Over 70 protesters rallied across campus yesterday to urge the university to spare student resource programs from the budget cut chopping block.
The throng of students, service workers and employees of threatened programs gathered at noon at North Hall and advanced across campus to the Student Resource Building chanting, “Whose university? Our university!”
Amid cries of “They say cut backs, we say fight back,” protesters assembled to hear testimonials from students who said they have benefited from the student resource programs endangered by the UC-wide budget deficit.
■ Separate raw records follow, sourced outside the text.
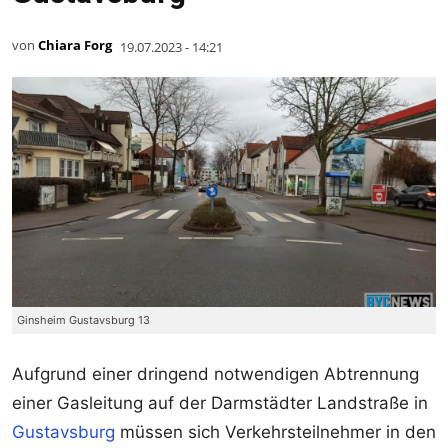
von
Chiara Forg
19.07.2023 - 14:21
Ginsheim Gustavsburg 13
Aufgrund einer dringend notwendigen Abtrennung
einer Gasleitung auf der Darmstädter Landstraße in
Gustavsburg
müssen sich Verkehrsteilnehmer in den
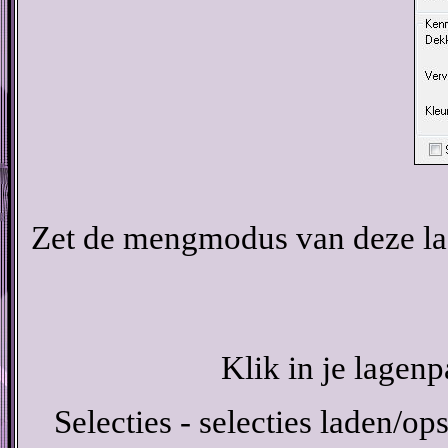
Zet de mengmodus van deze laa
Klik in je lagenp
Selecties - selecties laden/ops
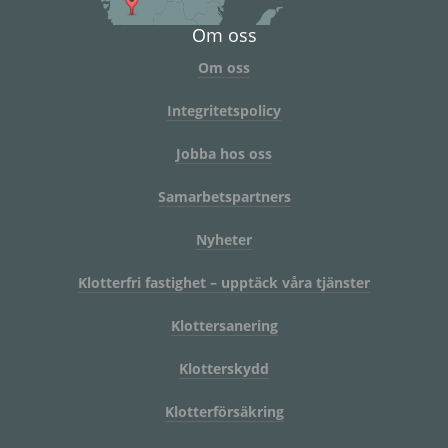
Om oss
Om oss
Integritetspolicy
Jobba hos oss
Samarbetspartners
Nyheter
Klotterfri fastighet – upptäck våra tjänster
Klottersanering
Klotterskydd
Klotterförsäkring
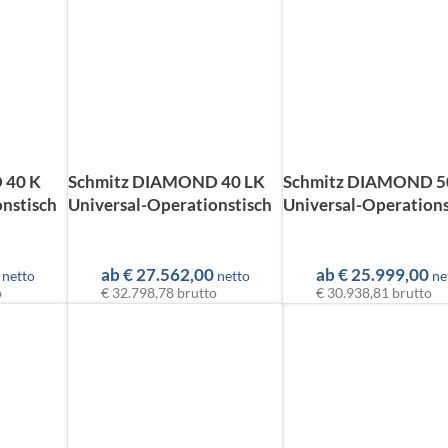
 40 K
Schmitz DIAMOND 40 LK
Schmitz DIAMOND 5
nstisch
Universal-Operationstisch
Universal-Operations
ab
€
27.562,00
ab
€
25.999,00
netto
netto
ne
o
€ 32.798,78
brutto
€ 30.938,81
brutto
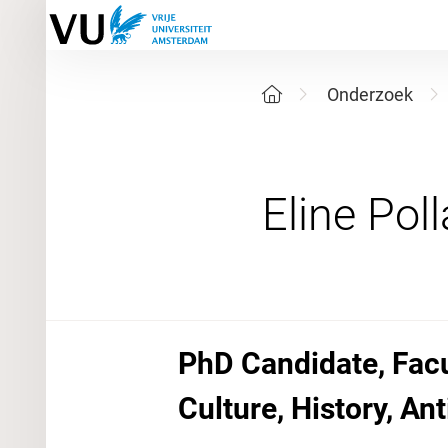
Onderzoek
PhD Candidate, Facu
Culture, History, Ant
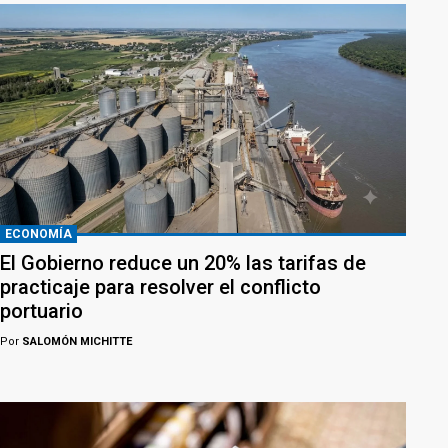
ECONOMÍA
El Gobierno reduce un 20% las tarifas de
practicaje para resolver el conflicto
portuario
Por
SALOMÓN MICHITTE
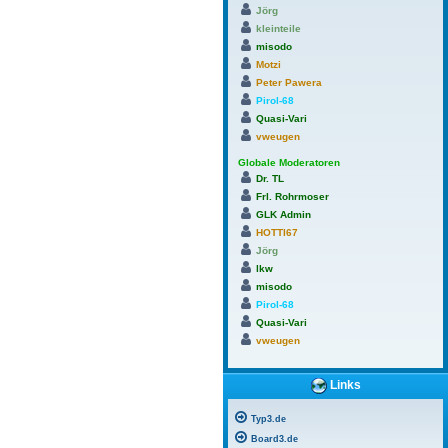
Jörg
kleinteile
misodo
Motzi
Peter Pawera
Pirol-68
Quasi-Vari
vweugen
Globale Moderatoren
Dr. TL
Frl. Rohrmoser
GLK Admin
HOTTI67
Jörg
lkw
misodo
Pirol-68
Quasi-Vari
vweugen
Links
Typ3.de
Board3.de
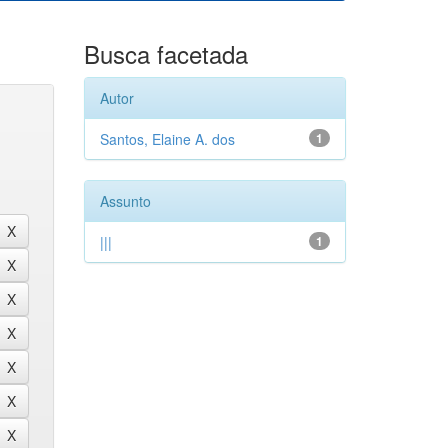
Busca facetada
Autor
Santos, Elaine A. dos
1
Assunto
|||
1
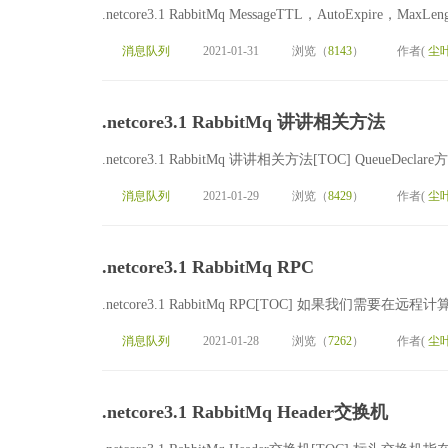
.netcore3.1 RabbitMq MessageTTL，AutoExpire，M
消息队列
2021-01-31
浏览（
8143
）
作者(
尘
.netcore3.1 RabbitMq 讲讲相关方法
.netcore3.1 RabbitMq 讲讲相关方法[TOC] Queu
消息队列
2021-01-29
浏览（
8429
）
作者(
尘
.netcore3.1 RabbitMq RPC
.netcore3.1 RabbitMq RPC[TOC] 如果我
消息队列
2021-01-28
浏览（
7262
）
作者(
尘
.netcore3.1 RabbitMq Header交换机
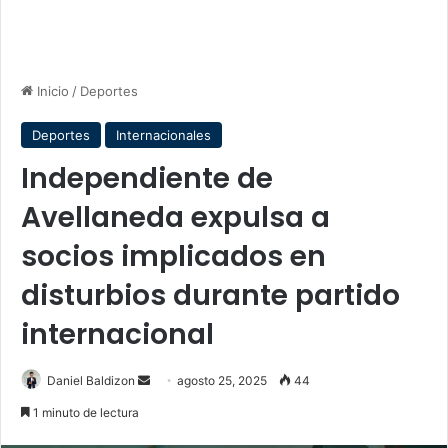
Inicio
/
Deportes
Deportes
Internacionales
Independiente de
Avellaneda expulsa a
socios implicados en
disturbios durante partido
internacional
Send
Daniel Baldizon
agosto 25, 2025
44
an
1 minuto de lectura
email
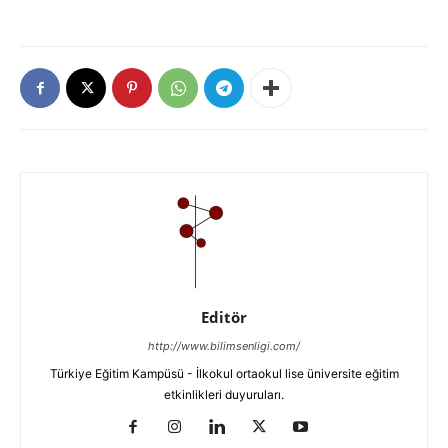
Editör
http://www.bilimsenligi.com/
Türkiye Eğitim Kampüsü - İlkokul ortaokul lise üniversite eğitim
etkinlikleri duyuruları.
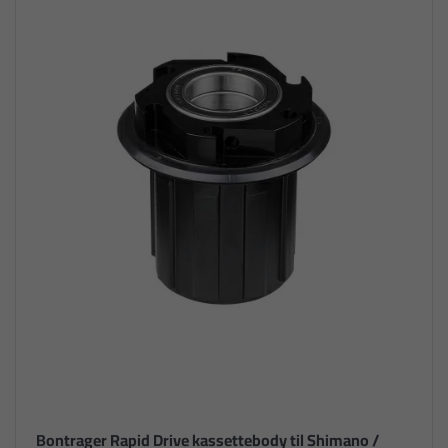
Bontrager Rapid Drive kassettebody til Shimano /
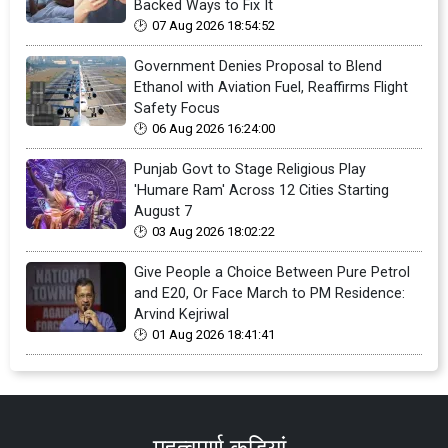
Backed Ways to Fix It
07 Aug 2026 18:54:52
Government Denies Proposal to Blend
Ethanol with Aviation Fuel, Reaffirms Flight
Safety Focus
06 Aug 2026 16:24:00
Punjab Govt to Stage Religious Play
'Humare Ram' Across 12 Cities Starting
August 7
03 Aug 2026 18:02:22
Give People a Choice Between Pure Petrol
and E20, Or Face March to PM Residence:
Arvind Kejriwal
01 Aug 2026 18:41:41
महत्वपूर्ण कड़ियां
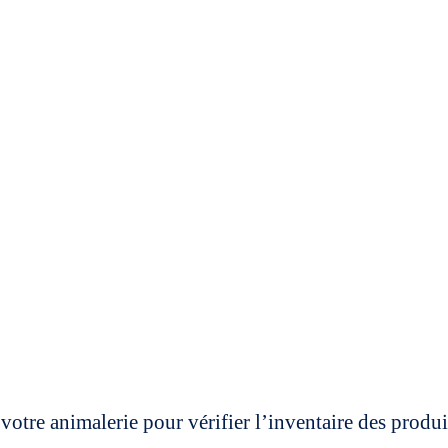
votre animalerie pour vérifier l’inventaire des prod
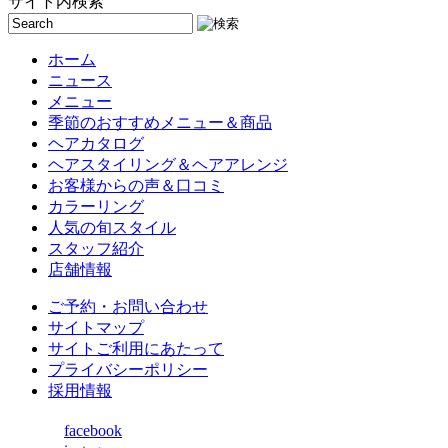
サイト内検索
ホーム
ニュース
メニュー
季節のおすすめメニュー＆商品
ヘアカタログ
ヘアスタイリング＆ヘアアレンジ
お客様からの声＆口コミ
カラーリング
人気の旬スタイル
スタッフ紹介
店舗情報
ご予約・お問い合わせ
サイトマップ
サイトご利用にあたって
プライバシーポリシー
採用情報
facebook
Many of the speakers at the rally expressed their appreciation for the numerous student services provided by the university – including Career Services, Counseling Services and Student Health Services, among others.
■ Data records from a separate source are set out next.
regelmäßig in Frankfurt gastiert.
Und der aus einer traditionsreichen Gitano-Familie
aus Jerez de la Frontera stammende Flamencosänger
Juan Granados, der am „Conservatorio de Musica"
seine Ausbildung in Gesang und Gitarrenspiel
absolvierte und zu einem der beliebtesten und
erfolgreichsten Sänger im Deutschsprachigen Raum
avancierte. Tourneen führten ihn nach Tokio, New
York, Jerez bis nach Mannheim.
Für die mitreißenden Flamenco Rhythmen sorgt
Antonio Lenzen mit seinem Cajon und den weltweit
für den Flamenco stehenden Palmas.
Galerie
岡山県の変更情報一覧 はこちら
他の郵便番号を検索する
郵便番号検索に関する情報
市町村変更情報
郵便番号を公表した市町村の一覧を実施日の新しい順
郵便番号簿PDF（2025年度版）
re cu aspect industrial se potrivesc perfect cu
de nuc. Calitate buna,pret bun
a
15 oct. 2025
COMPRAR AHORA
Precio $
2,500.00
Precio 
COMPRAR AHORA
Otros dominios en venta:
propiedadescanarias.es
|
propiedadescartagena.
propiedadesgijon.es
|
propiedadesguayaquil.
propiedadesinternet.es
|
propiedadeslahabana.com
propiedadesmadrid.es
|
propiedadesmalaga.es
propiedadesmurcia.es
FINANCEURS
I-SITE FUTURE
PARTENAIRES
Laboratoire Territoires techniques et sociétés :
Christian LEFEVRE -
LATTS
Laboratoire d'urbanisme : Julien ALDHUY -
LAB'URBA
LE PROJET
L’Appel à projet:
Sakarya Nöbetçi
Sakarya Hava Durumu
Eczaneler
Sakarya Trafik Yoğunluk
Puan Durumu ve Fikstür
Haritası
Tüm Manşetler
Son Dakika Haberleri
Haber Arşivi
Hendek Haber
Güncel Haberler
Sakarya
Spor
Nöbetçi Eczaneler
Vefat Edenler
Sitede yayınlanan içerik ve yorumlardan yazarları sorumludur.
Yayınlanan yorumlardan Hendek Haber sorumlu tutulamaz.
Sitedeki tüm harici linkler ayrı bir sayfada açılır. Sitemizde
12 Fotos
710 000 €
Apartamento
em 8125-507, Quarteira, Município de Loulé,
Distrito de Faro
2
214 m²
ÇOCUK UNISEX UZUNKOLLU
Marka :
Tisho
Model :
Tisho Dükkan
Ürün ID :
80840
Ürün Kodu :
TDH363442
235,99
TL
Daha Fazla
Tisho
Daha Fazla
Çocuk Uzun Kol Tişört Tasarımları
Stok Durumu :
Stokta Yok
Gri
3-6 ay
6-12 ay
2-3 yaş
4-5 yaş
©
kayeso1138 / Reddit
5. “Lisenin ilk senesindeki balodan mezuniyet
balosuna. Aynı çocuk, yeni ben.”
David Preciado, a second-year Chicano/Chicana studies major, credited UCSB’s Educational Opportunity Program with his personal success at UCSB. Preciado said losing such crucial resources would be a mistake for the university.
“I think it’s pivotal that we as students come together from all different backgrounds and organizations and make our voices heard,” Preciado said.
Julian Posadas, member organizer for the American Federation of State, County, and Municipal Employees and a food service laborer at UCSB, said he and the workers he represents are behind the student body.
“We have to work [together], it’s a community,” Posadas said. “We want to support the students. … The UC has forgotten about their workers and students and today we stand in solidarity.”
While addressing the crowd, Paul Monge, a second-year global studies and sociology major, laid down a list of demands for the university.
“More student representatives on campus budget committees, commitment for greater fiscal transparency and respect for student sovereignty,” Monge said.
Chris Martin, a third-year English major and President of the Black Pioneers Renaissance Organization, issued the closing remarks for the rally. Martin said that EOP and other student resource organizations are critical for helping students adjust to the collegiate environment.
“It’s not just a black thing, or a white thing, an Asian, or brown, homo or heterosexual issue,” Martin said. “This affects all the students, the entire campus, regardless of race, background, creed, culture or orientation.”
After Martin’s closing remarks, students lingered to sign a petition on behalf of EOP. The organization is currently campaigning to offset the impact of budget cuts by placing a fee initiative on the ballot for campus elections this spring. The organization must collect 2,700 signatures in order to place the initiative on the ballot.
Martin encouraged the protesters not to give up their fight.
“Sometimes we may grow weary of chanting and marching, but I assure you that we can renew our strength in the hope that we have for our future,” he said.